-- BEGIN THE DATA --
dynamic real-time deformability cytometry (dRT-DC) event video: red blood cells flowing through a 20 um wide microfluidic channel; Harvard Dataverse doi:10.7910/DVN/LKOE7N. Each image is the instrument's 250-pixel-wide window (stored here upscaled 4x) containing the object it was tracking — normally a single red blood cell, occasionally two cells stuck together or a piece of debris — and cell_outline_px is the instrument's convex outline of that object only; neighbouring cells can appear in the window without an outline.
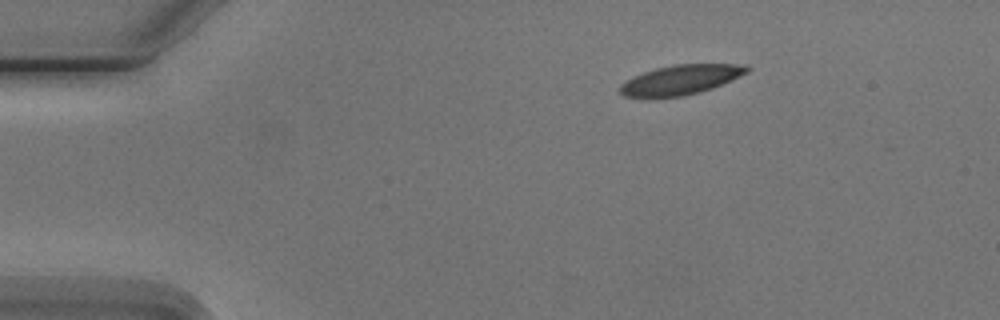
{"species": "Egyptian fruit bat (a non-hibernating species)", "species_latin": "Rousettus aegyptiacus", "temperature_condition": "cold", "stored_images_in_passage": 3, "camera_frame_rate_fps": 3000, "um_per_image_px": 0.085, "animal": {"sex": "male"}, "frame": {"image": 1, "passage_image": 1, "time_ms": 0.0, "image_size_px": [1000, 320], "cell_outline_px": [[752, 68], [748, 72], [732, 80], [712, 88], [700, 92], [684, 96], [648, 100], [624, 96], [620, 92], [620, 84], [632, 76], [656, 68], [676, 64], [744, 64]], "centroid_in_image_um": [57.81, 6.82], "position_along_channel_um": 27.2, "area_um2": 22.6}}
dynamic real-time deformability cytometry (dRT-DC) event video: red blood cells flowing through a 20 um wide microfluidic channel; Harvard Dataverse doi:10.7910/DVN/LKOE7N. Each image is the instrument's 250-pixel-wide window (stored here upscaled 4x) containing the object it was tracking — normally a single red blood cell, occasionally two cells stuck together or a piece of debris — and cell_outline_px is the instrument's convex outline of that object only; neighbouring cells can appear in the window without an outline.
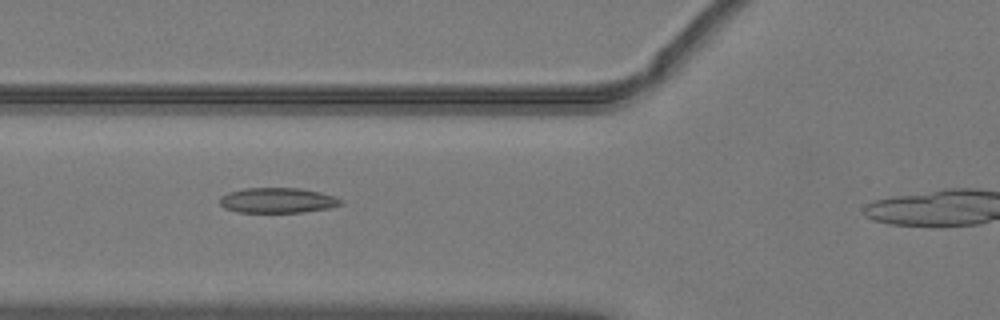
{"species": "common noctule bat (a hibernating species)", "species_latin": "Nyctalus noctula", "temperature_condition": "warm", "stored_images_in_passage": 38, "camera_frame_rate_fps": 3000, "um_per_image_px": 0.085, "animal": {"sex": "male", "body_mass_g": 19.2, "forearm_length_mm": 51.8}, "frame": {"image": 1, "passage_image": 13, "time_ms": 4.0, "image_size_px": [1000, 320], "cell_outline_px": [[344, 204], [332, 208], [304, 212], [236, 212], [224, 208], [220, 204], [220, 196], [228, 192], [244, 188], [300, 188], [320, 192], [336, 196], [344, 200]], "centroid_in_image_um": [23.64, 17.03], "position_along_channel_um": 102.2, "area_um2": 18.09}}
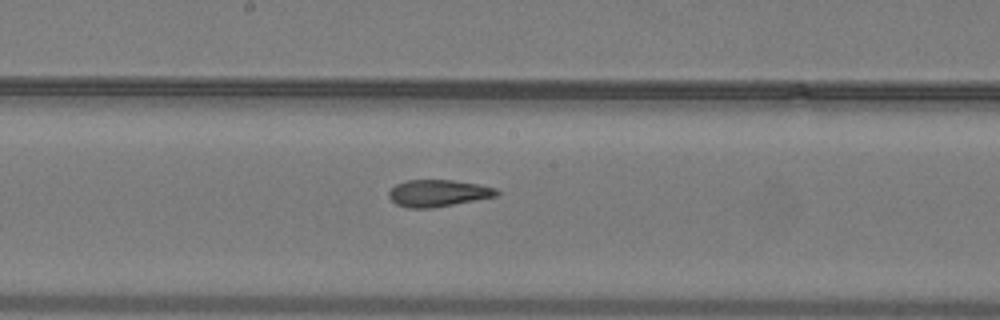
{"frame": {"image": 2, "passage_image": 21, "time_ms": 6.667, "image_size_px": [1000, 320], "cell_outline_px": [[500, 192], [496, 196], [432, 208], [408, 208], [396, 204], [388, 196], [388, 192], [396, 184], [408, 180], [456, 180], [480, 184], [496, 188]], "centroid_in_image_um": [37.24, 16.41], "position_along_channel_um": 211.0, "area_um2": 16.88}}
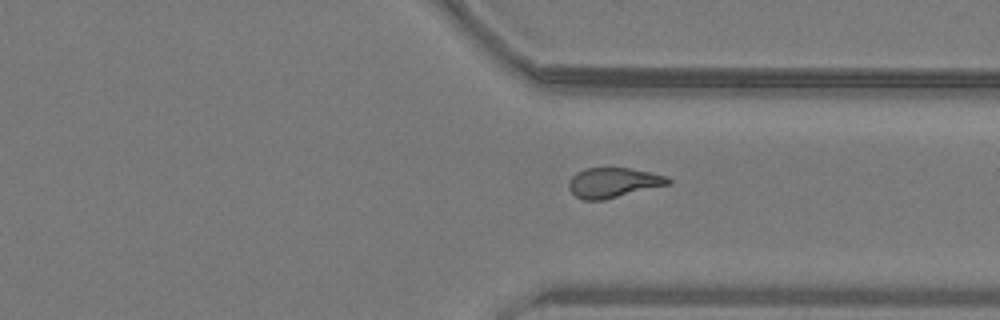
{"frame": {"image": 3, "passage_image": 32, "time_ms": 10.333, "image_size_px": [1000, 320], "cell_outline_px": [[672, 184], [604, 200], [584, 200], [576, 196], [568, 188], [568, 184], [572, 176], [576, 172], [584, 168], [628, 168], [668, 176], [672, 180]], "centroid_in_image_um": [52.15, 15.53], "position_along_channel_um": 359.2, "area_um2": 17.46}, "authors_computed_cell_mechanics": {"area_um2": 17.7446, "velocity_mm_per_s": 4.0635, "shape_relaxation_time_tau1_ms": null, "shape_relaxation_time_tau2_ms": 2.5192, "deformation_change_tau1": null, "deformation_change_tau2": 0.1126}}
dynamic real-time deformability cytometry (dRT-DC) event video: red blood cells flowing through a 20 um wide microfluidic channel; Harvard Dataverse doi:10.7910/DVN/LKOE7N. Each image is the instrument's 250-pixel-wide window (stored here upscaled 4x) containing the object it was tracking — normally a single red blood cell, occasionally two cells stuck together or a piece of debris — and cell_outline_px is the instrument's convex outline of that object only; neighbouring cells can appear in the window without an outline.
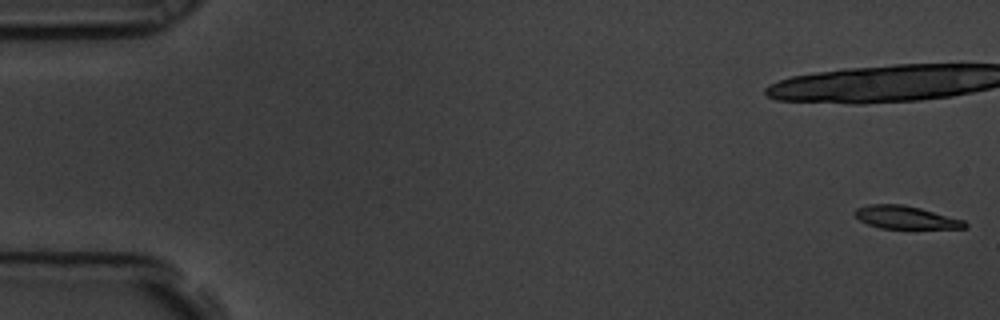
-- END THE DATA --
> **AIM OF THE TASK**:
Return all of the data exactly as written, and drop the pictures.

> **PROBLEM SOLUTION**:
dynamic real-time deformability cytometry (dRT-DC) event video: red blood cells flowing through a 20 um wide microfluidic channel; Harvard Dataverse doi:10.7910/DVN/LKOE7N. Each image is the instrument's 250-pixel-wide window (stored here upscaled 4x) containing the object it was tracking — normally a single red blood cell, occasionally two cells stuck together or a piece of debris — and cell_outline_px is the instrument's convex outline of that object only; neighbouring cells can appear in the window without an outline.
{"species": "Egyptian fruit bat (a non-hibernating species)", "species_latin": "Rousettus aegyptiacus", "temperature_condition": "cold", "stored_images_in_passage": 3, "camera_frame_rate_fps": 3000, "um_per_image_px": 0.085, "animal": {"sex": "male"}, "frame": {"image": 1, "passage_image": 1, "time_ms": 0.0, "image_size_px": [1000, 320], "cell_outline_px": [[752, 68], [748, 72], [732, 80], [712, 88], [700, 92], [684, 96], [648, 100], [624, 96], [620, 92], [620, 84], [632, 76], [656, 68], [676, 64], [744, 64]], "centroid_in_image_um": [57.81, 6.82], "position_along_channel_um": 27.2, "area_um2": 22.6}}
dynamic real-time deformability cytometry (dRT-DC) event video: red blood cells flowing through a 20 um wide microfluidic channel; Harvard Dataverse doi:10.7910/DVN/LKOE7N. Each image is the instrument's 250-pixel-wide window (stored here upscaled 4x) containing the object it was tracking — normally a single red blood cell, occasionally two cells stuck together or a piece of debris — and cell_outline_px is the instrument's convex outline of that object only; neighbouring cells can appear in the window without an outline.
{"species": "common noctule bat (a hibernating species)", "species_latin": "Nyctalus noctula", "temperature_condition": "warm", "stored_images_in_passage": 38, "camera_frame_rate_fps": 3000, "um_per_image_px": 0.085, "animal": {"sex": "male", "body_mass_g": 19.2, "forearm_length_mm": 51.8}, "frame": {"image": 1, "passage_image": 13, "time_ms": 4.0, "image_size_px": [1000, 320], "cell_outline_px": [[344, 204], [332, 208], [304, 212], [236, 212], [224, 208], [220, 204], [220, 196], [228, 192], [244, 188], [300, 188], [320, 192], [336, 196], [344, 200]], "centroid_in_image_um": [23.64, 17.03], "position_along_channel_um": 102.2, "area_um2": 18.09}}
{"frame": {"image": 2, "passage_image": 21, "time_ms": 6.667, "image_size_px": [1000, 320], "cell_outline_px": [[500, 192], [496, 196], [432, 208], [408, 208], [396, 204], [388, 196], [388, 192], [396, 184], [408, 180], [456, 180], [480, 184], [496, 188]], "centroid_in_image_um": [37.24, 16.41], "position_along_channel_um": 211.0, "area_um2": 16.88}}
{"frame": {"image": 3, "passage_image": 32, "time_ms": 10.333, "image_size_px": [1000, 320], "cell_outline_px": [[672, 184], [604, 200], [584, 200], [576, 196], [568, 188], [568, 184], [572, 176], [576, 172], [584, 168], [628, 168], [668, 176], [672, 180]], "centroid_in_image_um": [52.15, 15.53], "position_along_channel_um": 359.2, "area_um2": 17.46}, "authors_computed_cell_mechanics": {"area_um2": 17.7446, "velocity_mm_per_s": 4.0635, "shape_relaxation_time_tau1_ms": null, "shape_relaxation_time_tau2_ms": 2.5192, "deformation_change_tau1": null, "deformation_change_tau2": 0.1126}}
dynamic real-time deformability cytometry (dRT-DC) event video: red blood cells flowing through a 20 um wide microfluidic channel; Harvard Dataverse doi:10.7910/DVN/LKOE7N. Each image is the instrument's 250-pixel-wide window (stored here upscaled 4x) containing the object it was tracking — normally a single red blood cell, occasionally two cells stuck together or a piece of debris — and cell_outline_px is the instrument's convex outline of that object only; neighbouring cells can appear in the window without an outline.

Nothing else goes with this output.